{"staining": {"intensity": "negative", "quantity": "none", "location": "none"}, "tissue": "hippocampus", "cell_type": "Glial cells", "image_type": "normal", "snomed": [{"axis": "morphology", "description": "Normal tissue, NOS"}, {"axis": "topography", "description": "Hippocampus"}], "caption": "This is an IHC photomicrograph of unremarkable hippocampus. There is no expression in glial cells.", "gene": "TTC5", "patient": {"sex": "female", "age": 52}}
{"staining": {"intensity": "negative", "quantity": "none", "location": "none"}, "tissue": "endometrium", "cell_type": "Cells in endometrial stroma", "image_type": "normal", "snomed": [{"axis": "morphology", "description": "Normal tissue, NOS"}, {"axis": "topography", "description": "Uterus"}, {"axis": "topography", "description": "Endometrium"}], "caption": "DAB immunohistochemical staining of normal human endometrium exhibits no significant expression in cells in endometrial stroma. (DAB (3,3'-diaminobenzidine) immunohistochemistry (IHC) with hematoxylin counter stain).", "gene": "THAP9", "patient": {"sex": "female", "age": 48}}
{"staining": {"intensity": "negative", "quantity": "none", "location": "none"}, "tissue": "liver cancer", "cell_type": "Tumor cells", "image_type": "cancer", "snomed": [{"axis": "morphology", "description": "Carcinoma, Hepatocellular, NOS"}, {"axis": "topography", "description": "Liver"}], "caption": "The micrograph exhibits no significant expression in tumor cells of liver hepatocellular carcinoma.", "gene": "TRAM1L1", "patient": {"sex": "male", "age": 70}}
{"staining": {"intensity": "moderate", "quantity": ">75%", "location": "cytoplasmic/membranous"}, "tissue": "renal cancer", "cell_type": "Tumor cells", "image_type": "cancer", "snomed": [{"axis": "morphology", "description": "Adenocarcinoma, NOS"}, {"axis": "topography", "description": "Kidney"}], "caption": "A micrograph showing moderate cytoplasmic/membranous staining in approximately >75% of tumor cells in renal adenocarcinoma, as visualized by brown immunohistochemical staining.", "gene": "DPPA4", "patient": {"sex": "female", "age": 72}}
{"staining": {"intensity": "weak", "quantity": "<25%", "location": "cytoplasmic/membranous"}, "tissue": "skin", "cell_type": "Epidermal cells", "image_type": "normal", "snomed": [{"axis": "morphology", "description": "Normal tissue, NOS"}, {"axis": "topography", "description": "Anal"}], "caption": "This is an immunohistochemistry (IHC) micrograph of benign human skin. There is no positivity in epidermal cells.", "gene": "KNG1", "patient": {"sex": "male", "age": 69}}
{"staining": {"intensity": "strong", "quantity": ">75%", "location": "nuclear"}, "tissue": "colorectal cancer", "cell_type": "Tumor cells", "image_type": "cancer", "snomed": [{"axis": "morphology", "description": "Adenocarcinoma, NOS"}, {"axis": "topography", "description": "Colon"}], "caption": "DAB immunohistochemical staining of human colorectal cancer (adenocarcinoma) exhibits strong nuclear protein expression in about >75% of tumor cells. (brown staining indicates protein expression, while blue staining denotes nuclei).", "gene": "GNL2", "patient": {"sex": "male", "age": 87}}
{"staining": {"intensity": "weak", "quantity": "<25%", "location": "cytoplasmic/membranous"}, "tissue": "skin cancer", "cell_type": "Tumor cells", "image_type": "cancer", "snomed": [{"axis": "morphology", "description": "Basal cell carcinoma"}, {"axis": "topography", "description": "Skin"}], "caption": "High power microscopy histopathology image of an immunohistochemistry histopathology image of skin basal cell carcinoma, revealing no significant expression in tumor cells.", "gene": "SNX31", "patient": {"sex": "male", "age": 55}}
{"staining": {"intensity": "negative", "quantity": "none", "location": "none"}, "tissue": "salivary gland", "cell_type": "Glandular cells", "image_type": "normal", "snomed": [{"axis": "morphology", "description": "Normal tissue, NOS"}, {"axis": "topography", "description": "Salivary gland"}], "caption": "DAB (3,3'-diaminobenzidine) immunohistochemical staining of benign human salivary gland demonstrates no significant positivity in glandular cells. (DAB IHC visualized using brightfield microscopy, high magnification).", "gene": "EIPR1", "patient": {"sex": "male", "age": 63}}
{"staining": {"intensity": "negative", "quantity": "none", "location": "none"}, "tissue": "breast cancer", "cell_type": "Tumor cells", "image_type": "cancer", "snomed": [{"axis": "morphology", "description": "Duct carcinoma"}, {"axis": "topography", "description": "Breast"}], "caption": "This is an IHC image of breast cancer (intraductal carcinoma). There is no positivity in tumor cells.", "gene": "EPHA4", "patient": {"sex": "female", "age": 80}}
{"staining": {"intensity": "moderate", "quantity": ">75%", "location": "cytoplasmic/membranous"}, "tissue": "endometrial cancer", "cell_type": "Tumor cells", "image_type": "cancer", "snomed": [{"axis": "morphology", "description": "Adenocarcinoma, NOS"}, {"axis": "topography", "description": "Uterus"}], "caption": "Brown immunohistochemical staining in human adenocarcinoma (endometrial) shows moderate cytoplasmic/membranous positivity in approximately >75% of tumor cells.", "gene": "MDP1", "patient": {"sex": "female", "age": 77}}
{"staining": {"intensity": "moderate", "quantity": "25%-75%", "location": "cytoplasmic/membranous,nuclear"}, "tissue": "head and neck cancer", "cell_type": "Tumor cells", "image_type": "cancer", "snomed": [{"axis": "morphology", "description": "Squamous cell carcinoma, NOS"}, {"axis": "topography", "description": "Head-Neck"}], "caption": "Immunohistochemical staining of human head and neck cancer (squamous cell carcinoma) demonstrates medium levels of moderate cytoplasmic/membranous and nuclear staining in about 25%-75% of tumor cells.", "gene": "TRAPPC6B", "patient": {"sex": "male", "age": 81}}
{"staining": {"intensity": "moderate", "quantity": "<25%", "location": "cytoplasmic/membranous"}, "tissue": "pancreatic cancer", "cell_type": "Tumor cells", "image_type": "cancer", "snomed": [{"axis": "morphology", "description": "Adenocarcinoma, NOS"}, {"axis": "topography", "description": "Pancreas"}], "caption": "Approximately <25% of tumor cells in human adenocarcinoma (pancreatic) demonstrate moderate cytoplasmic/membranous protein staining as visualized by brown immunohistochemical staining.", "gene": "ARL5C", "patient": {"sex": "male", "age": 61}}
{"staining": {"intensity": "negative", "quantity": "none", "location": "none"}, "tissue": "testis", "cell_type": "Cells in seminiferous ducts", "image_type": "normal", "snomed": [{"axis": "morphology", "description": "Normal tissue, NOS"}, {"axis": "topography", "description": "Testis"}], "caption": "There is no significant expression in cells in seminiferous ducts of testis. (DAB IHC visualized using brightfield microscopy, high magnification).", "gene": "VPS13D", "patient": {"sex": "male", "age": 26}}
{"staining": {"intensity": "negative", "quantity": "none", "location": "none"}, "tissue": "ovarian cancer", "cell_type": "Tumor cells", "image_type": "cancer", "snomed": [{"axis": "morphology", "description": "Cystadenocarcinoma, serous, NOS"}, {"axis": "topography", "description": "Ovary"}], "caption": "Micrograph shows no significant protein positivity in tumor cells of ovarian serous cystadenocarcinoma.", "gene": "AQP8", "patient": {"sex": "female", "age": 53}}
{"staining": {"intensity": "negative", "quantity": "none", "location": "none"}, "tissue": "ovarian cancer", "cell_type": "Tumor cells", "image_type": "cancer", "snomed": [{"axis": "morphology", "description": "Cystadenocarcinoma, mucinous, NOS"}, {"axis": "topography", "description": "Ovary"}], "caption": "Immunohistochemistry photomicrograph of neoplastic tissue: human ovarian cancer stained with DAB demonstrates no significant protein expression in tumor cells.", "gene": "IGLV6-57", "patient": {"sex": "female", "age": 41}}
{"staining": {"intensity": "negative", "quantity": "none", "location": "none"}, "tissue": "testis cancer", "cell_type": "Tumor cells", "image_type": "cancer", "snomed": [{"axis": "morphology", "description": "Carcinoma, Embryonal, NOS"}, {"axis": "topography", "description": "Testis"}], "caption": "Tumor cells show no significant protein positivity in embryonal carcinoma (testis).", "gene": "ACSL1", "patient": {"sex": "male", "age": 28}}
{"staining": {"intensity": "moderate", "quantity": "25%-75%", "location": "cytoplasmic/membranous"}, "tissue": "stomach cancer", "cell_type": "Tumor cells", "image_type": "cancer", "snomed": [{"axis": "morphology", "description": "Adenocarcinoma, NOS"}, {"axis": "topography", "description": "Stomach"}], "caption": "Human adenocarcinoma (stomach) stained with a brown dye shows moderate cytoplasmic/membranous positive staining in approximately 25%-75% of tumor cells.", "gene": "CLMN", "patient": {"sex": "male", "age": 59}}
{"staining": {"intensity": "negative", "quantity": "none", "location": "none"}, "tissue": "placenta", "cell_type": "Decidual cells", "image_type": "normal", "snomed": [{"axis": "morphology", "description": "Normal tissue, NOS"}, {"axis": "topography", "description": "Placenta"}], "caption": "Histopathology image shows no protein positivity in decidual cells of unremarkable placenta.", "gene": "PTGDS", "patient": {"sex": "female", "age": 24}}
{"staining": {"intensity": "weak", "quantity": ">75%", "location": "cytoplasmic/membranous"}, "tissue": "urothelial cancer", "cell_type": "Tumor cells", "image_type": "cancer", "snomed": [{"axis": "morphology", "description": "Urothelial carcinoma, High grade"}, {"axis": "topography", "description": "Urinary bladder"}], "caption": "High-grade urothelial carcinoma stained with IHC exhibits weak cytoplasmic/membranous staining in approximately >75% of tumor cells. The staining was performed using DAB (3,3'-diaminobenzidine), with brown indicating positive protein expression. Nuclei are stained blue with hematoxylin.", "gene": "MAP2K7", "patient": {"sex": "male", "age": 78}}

*EXERCISE*: Retype exactly the span of lines from the one with "<25% of tumor" through the one with "is no significant"; include both ends and omit the rest of the material.

*RESPONSE TO THIS TASK*:
{"staining": {"intensity": "moderate", "quantity": "<25%", "location": "cytoplasmic/membranous"}, "tissue": "pancreatic cancer", "cell_type": "Tumor cells", "image_type": "cancer", "snomed": [{"axis": "morphology", "description": "Adenocarcinoma, NOS"}, {"axis": "topography", "description": "Pancreas"}], "caption": "Approximately <25% of tumor cells in human adenocarcinoma (pancreatic) demonstrate moderate cytoplasmic/membranous protein staining as visualized by brown immunohistochemical staining.", "gene": "ARL5C", "patient": {"sex": "male", "age": 61}}
{"staining": {"intensity": "negative", "quantity": "none", "location": "none"}, "tissue": "testis", "cell_type": "Cells in seminiferous ducts", "image_type": "normal", "snomed": [{"axis": "morphology", "description": "Normal tissue, NOS"}, {"axis": "topography", "description": "Testis"}], "caption": "There is no significant expression in cells in seminiferous ducts of testis. (DAB IHC visualized using brightfield microscopy, high magnification).", "gene": "VPS13D", "patient": {"sex": "male", "age": 26}}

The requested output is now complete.